View Full Version : Shell Scripts - Join? Sort?



JustRandomName
February 11th, 2006, 06:13 PM
Hi,
I am having a few problems with a shell script, maybe you guys can help me out.

I have a file called details with a list of ID and names like so:

24100321 John Smith
24100123 Jayne Doe
24100124 Dave Jones
24101124 Laura Taylor
24100111 Gary Johnson
24100222 Simon Smith
...etc...

I also have a file called results like so:
24100222
01 10
02 9
03 8
04 8
05 6
06 6
24100124
01 6
02 2
03 6
04 4
05 6
06 1
24100321
01 4
02 5
03 4
04 6
05 1
06 1
24100123
01 1
02 1
03 1
04 4
05 10
06 2

How would I match the names to the ID? I think it has something to do with join.

At the minute I am doing:

join -a1 results details > tempfile

This is matching up some id's with names (Only Jayne Doe and John Smith from the sample data), but not all of them. I suspect I have to somehow sort the data first... How can I tell sort to treat every seven lines as one record?
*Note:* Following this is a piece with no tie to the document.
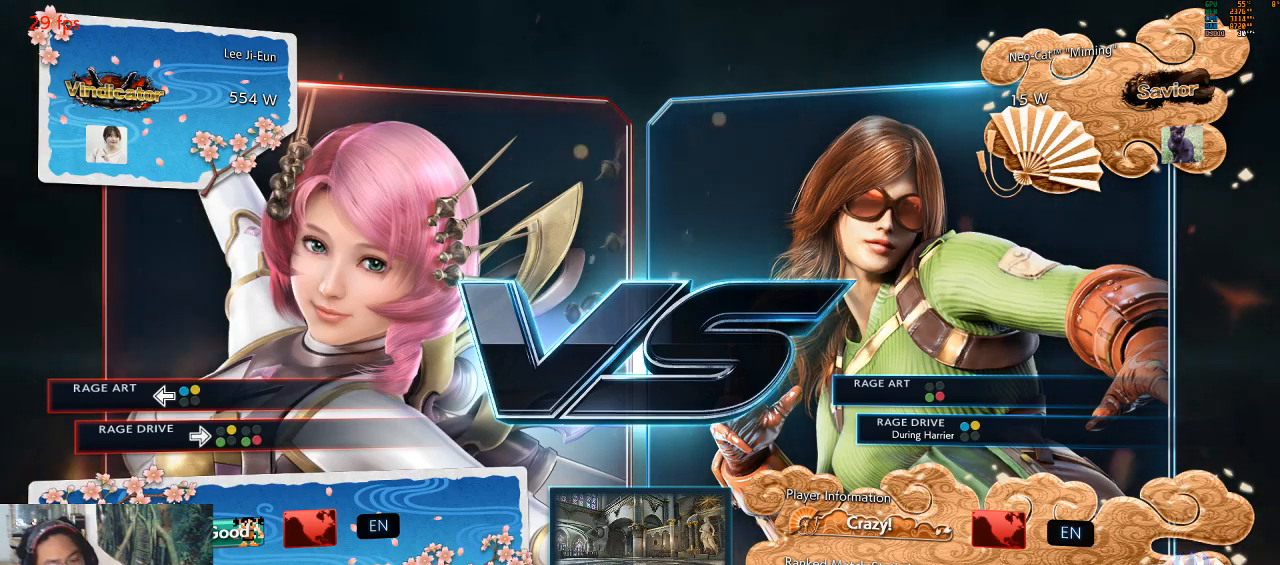
{"buttons": [], "left_stick": "center", "events": [[367, "SQUARE", "up"]]}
Also how would I get the ones that have not been matched up to be output too? something like this@

24100321 John Smith
01 4
02 5
03 4
04 6
05 1
06 1
24100123 Jayne Doe
01 1
02 1
03 1
04 4
05 10
06 2
Missing Laura Taylor


I have tried with by using the -e argument with join like so:

join -a1 -e "Missing" results details > tempfile

But it seems to get ignored.

Thanks

stylishpants
February 12th, 2006, 01:16 AM
For each shell programmer there comes a time when you realize it is going to save you time to abandon your lovely collection of piped together commands and use a more powerful scripting language to accomplish your task. For me at least, this problem is clearly over that line. It's time to switch to something like Perl, Python or Ruby.

Since I'm in a Ruby kind of mood today, here is a first shot. It could be much shorter, but it's a good base to start from.



#!/usr/bin/ruby

result_file = "results.txt"
id_file = "ids.txt"
data = Hash.new {|hash,key| hash[key] = Hash.new} # Create a new hash of hashes

# Get name, ID from file
File.open(id_file).each {|line|

unless line.match(/^(\d+) (.*)$/)
puts "Don't recognize this ID line: #{line}"
next
end
id, name = $1, $2

data[id][:name] = name
}

# Get results from file
id = 0
File.open(result_file).each {|line|

if line.match(/^(\d+)$/) # look for an ID string
id = $1
next

elsif line.match(/(\d+) (\d+)/) # otherwise look for a result record
key, value = $1, $2
data[id][key] = value

else
puts "Don't recognize this result line: #{line}"
end

}

# Print results
incomplete = Array.new
data.keys.sort.each { |id|
myData = data[id]
name = myData[:name]

# Remember the ones that are missing some data
if 7 == myData.size
puts "#{id} #{name}"
myData.keys.each { |key|
puts "\t#{key} #{myData[key]}" unless :name == key # (don't print the name again)
}
else # this guy is missing some data - remember him for later
incomplete << [id,name]
end
puts
}

# Print names with no data
if incomplete.size > 0
puts "These names have no data:"
end
incomplete.each { |me|
id, name = me
puts "#{id} #{name}"
}

jerome bettis
February 12th, 2006, 06:43 AM
that time hasn't come for me yet, awk is so much fun. there's so many ways of attacking this problem, here's my quick, dirty, and somewhat elegant solution.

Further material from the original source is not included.